输入：intersectVal = 2, listA = [1,9,1,2,4], listB = [3,2,4], skipA = 3, skipB = 1
输出：Intersected at '2'
解释：相交节点的值为 2 （注意，如果两个链表相交则不能为 0）。
从各自的表头开始算起，链表 A 为 [1,9,1,2,4]，链表 B 为 [3,2,4]。
在 A 中，相交节点前有 3 个节点；在 B 中，相交节点前有 1 个节点。

示例 3：

graph LR

node_a1((2))
node_a2((6))
node_a3((4))

node_b1((1))
node_b2((5))

node_a1 ---> node_a2 ---> node_a3
node_b1 ---> node_b2

输入：intersectVal = 0, listA = [2,6,4], listB = [1,5], skipA = 3, skipB = 2
输出：null
解释：从各自的表头开始算起，链表 A 为 [2,6,4]，链表 B 为 [1,5]。
由于这两个链表不相交，所以 intersectVal 必须为 0，而 skipA 和 skipB 可以是任意值。
这两个链表不相交，因此返回 null 。

提示：

• listA 中节点数目为 m
• listB 中节点数目为 n
• 1 <= m, n <= 3 * 10^4
• 1 <= Node.val <= 10^5
• 0 <= skipA <= m
• 0 <= skipB <= n
• 如果 listA 和 listB 没有交点，intersectVal 为 0
• 如果 listA 和 listB 有交点，intersectVal == listA[skipA] == listB[skipB]
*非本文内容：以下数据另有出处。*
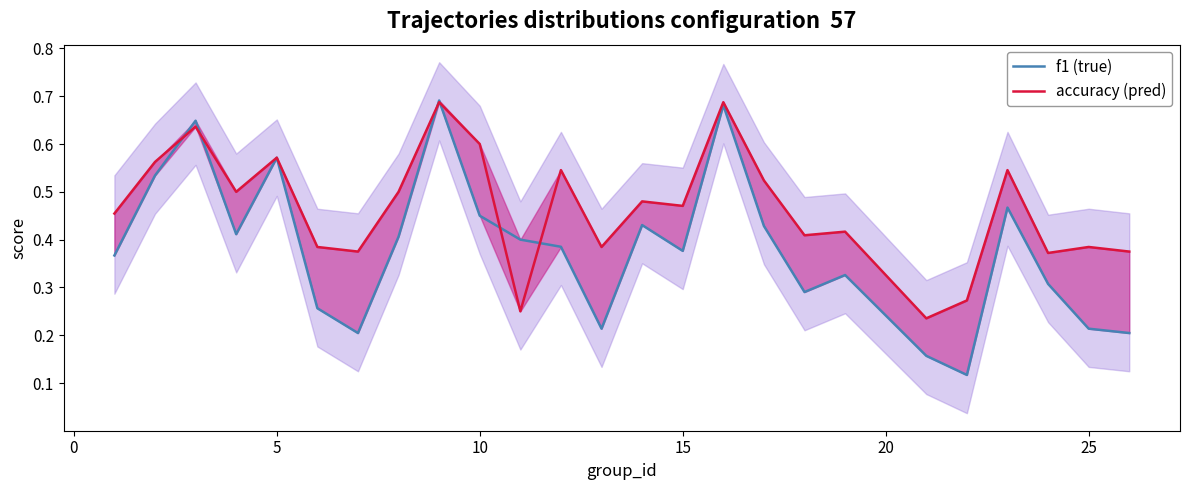

What is the total value across all series at 20?

0.6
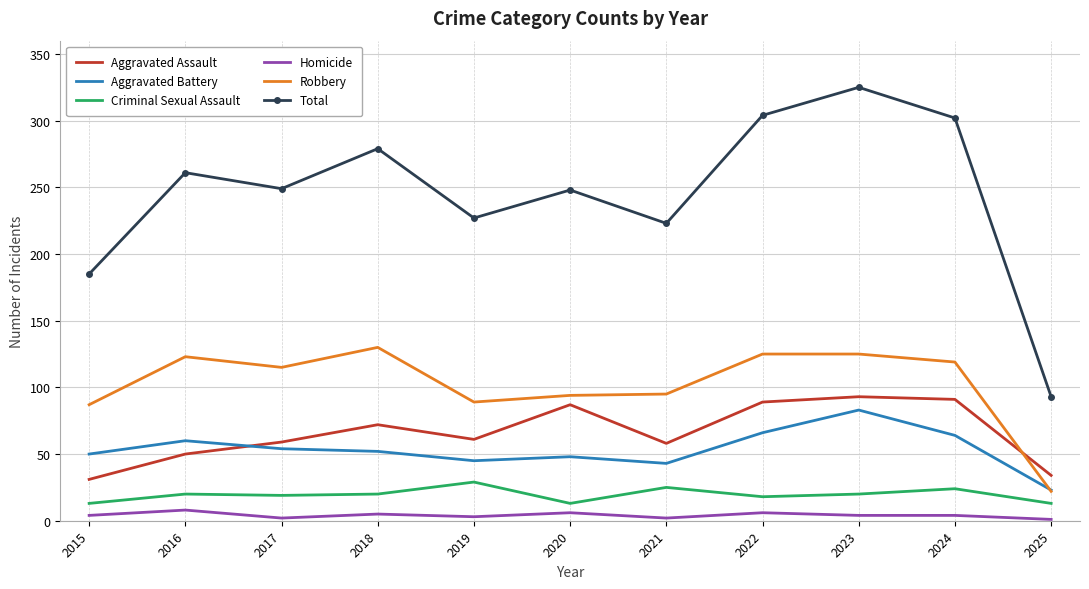

True or false: Total has a value of 135 at 2025.

False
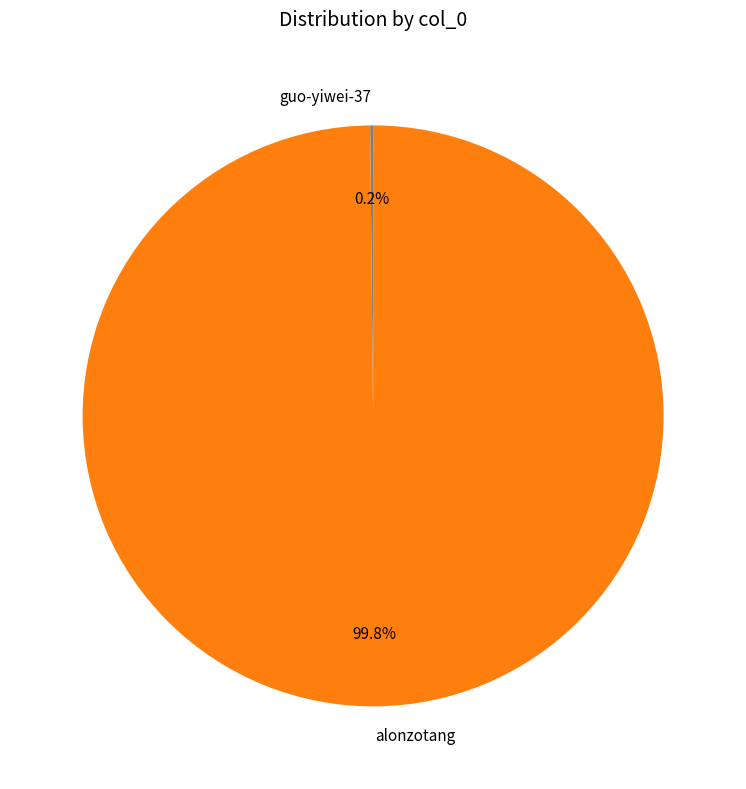

Which slice is the largest?

alonzotang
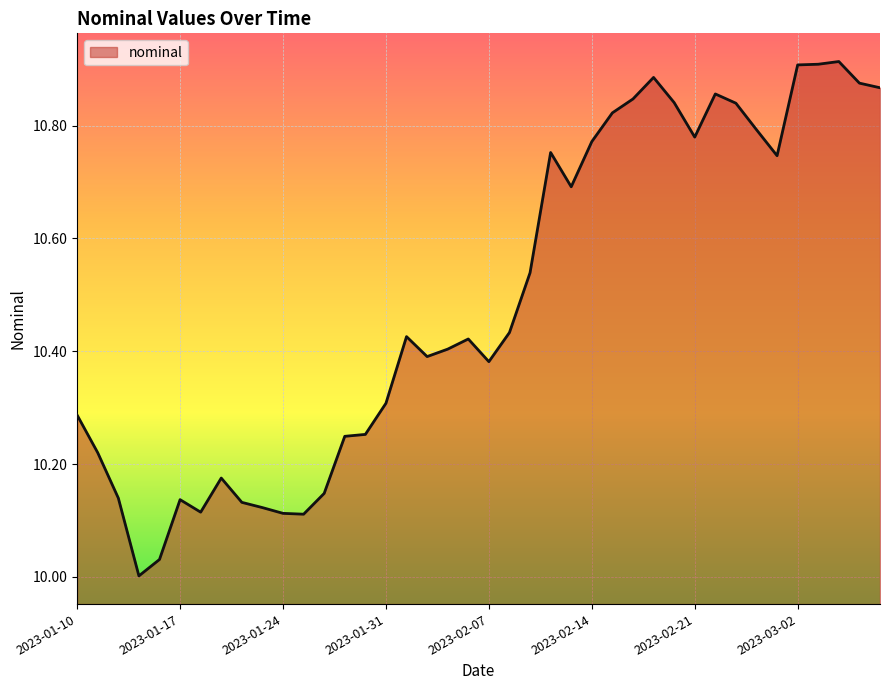

What is the difference between the maximum and minimum values?

0.9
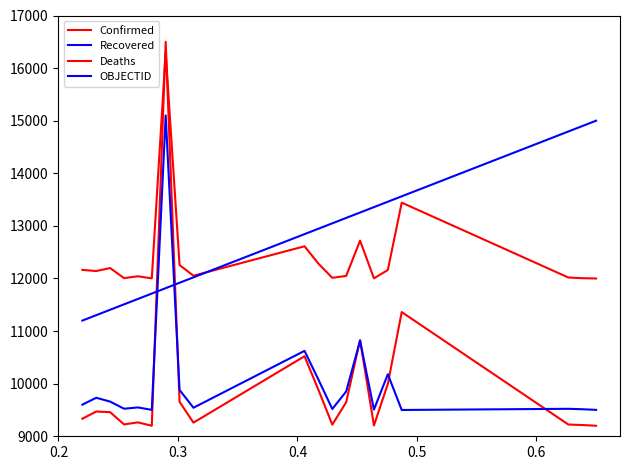

How many lines are shown in the chart?

4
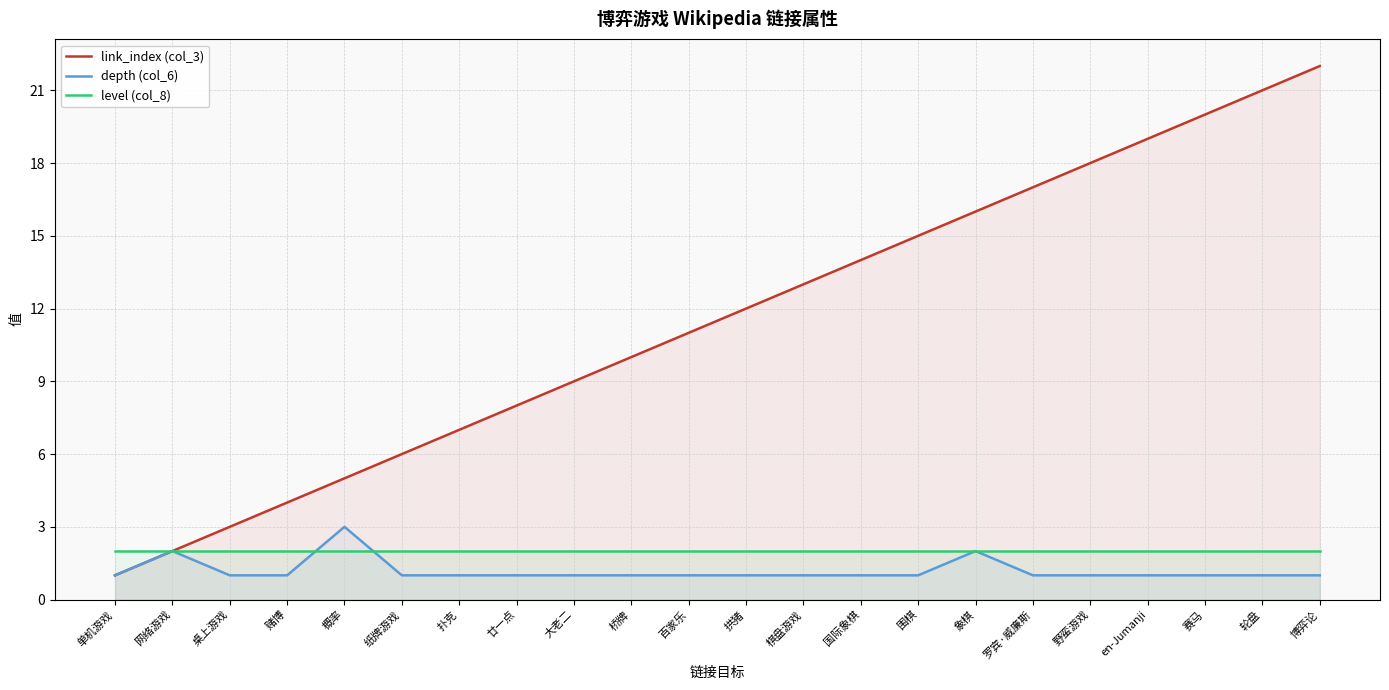

How many values in the link_index (col_3) series exceed 12?

10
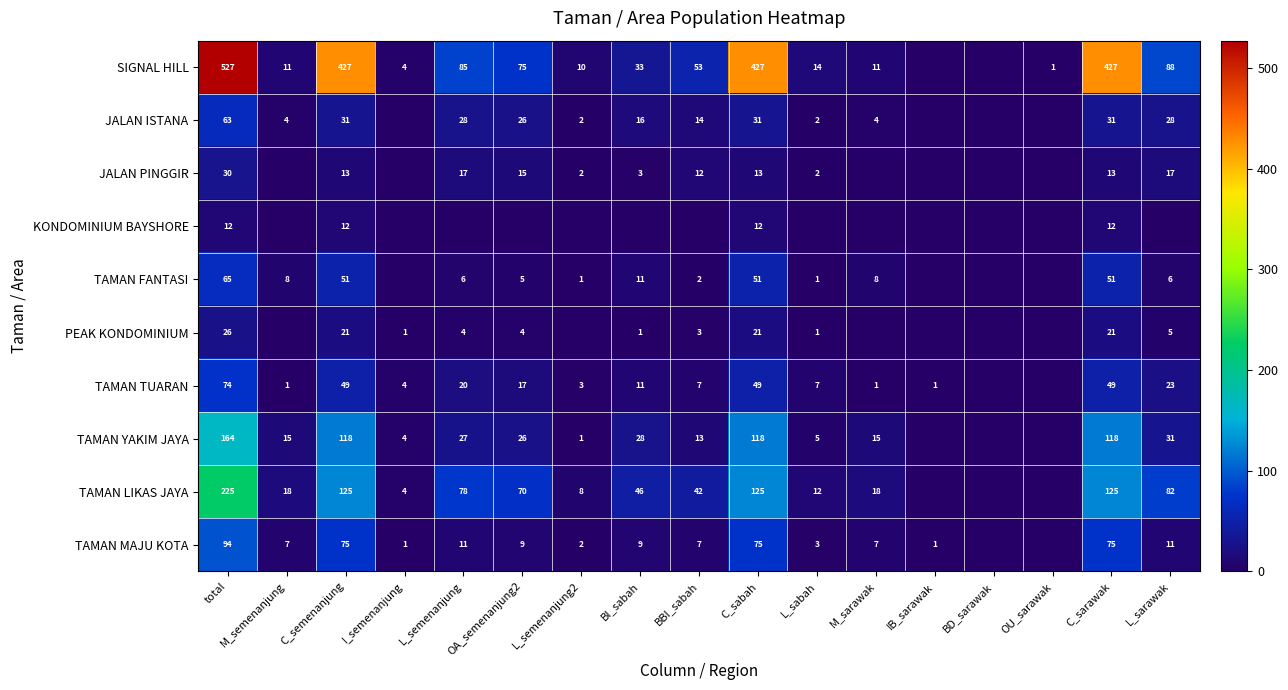

The TAMAN YAKIM JAYA series shows 29 at C_sabah. True or false?

False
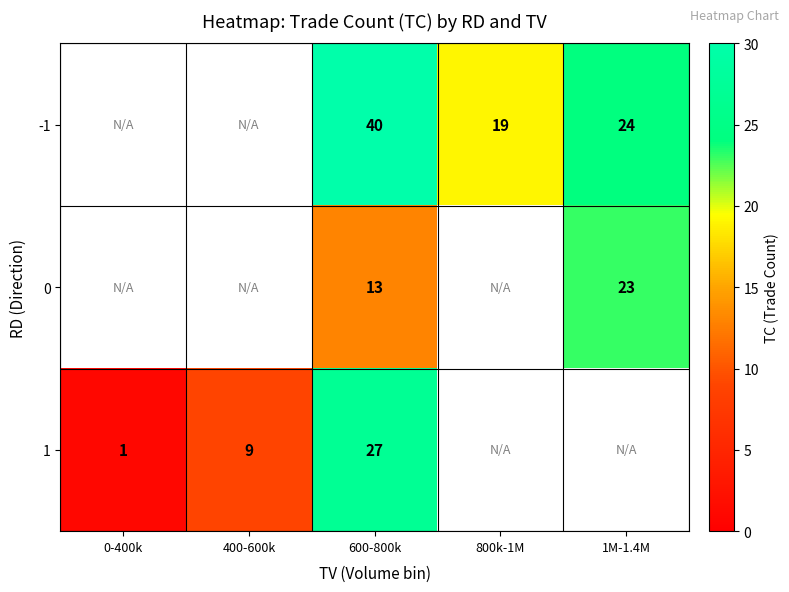

What is the sum of the -1 values at 600-800k and 800k-1M?

59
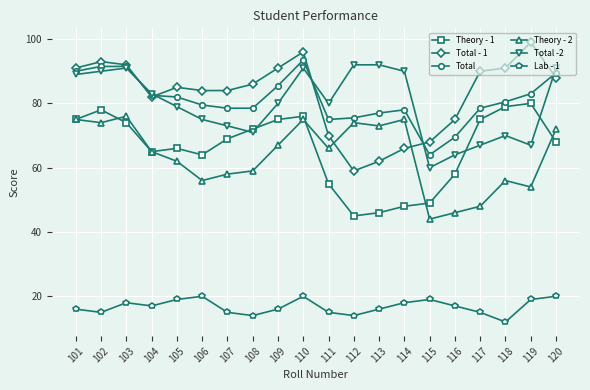

What is the value of the Total -2 point at the 11th from the left?

80.0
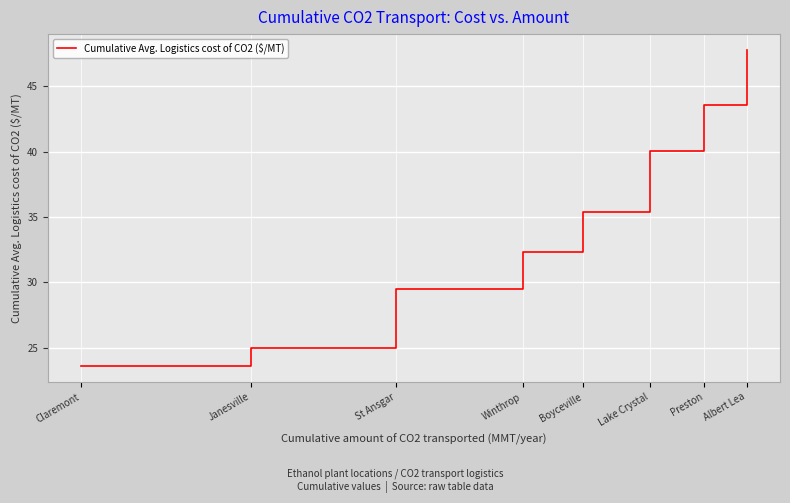

Rank the categories by value from lowest to highest.

Claremont, Janesville, St Ansgar, Winthrop, Boyceville, Lake Crystal, Preston, Albert Lea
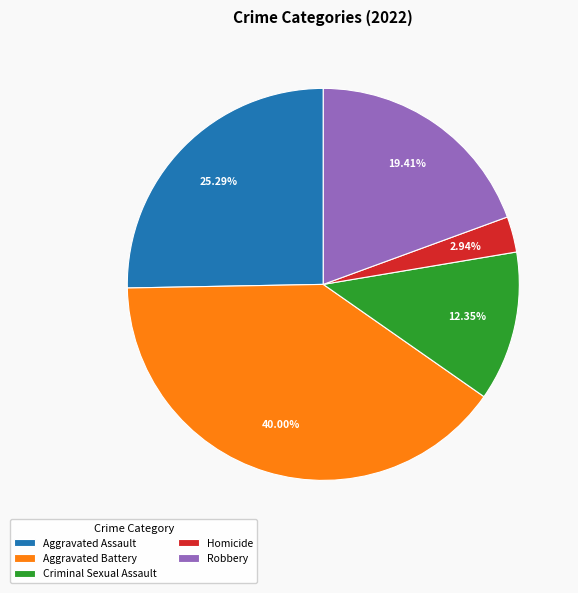

What is the smallest slice in the pie chart?

Homicide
进阶： 你能否设计一个时间复杂度 O(m + n) 、仅用 O(1) 内存的解决方案？

Solution

/**
 * Definition for singly-linked list.
 */
struct ListNode {
    int val;
    ListNode* next;
    ListNode(int x) : val(x), next(NULL) {}
};

class Solution {
public:
    ListNode* getIntersectionNode(ListNode* headA, ListNode* headB) {
        if (headA == nullptr || headB == nullptr) {
            return nullptr;
        }

        ListNode *currA = headA, *currB = headB;
        while (currA != currB) {
            currA = (currA != nullptr) ? currA->next : headB;
            currB = (currB != nullptr) ? currB->next : headA;
        }

        return currA;
    }
};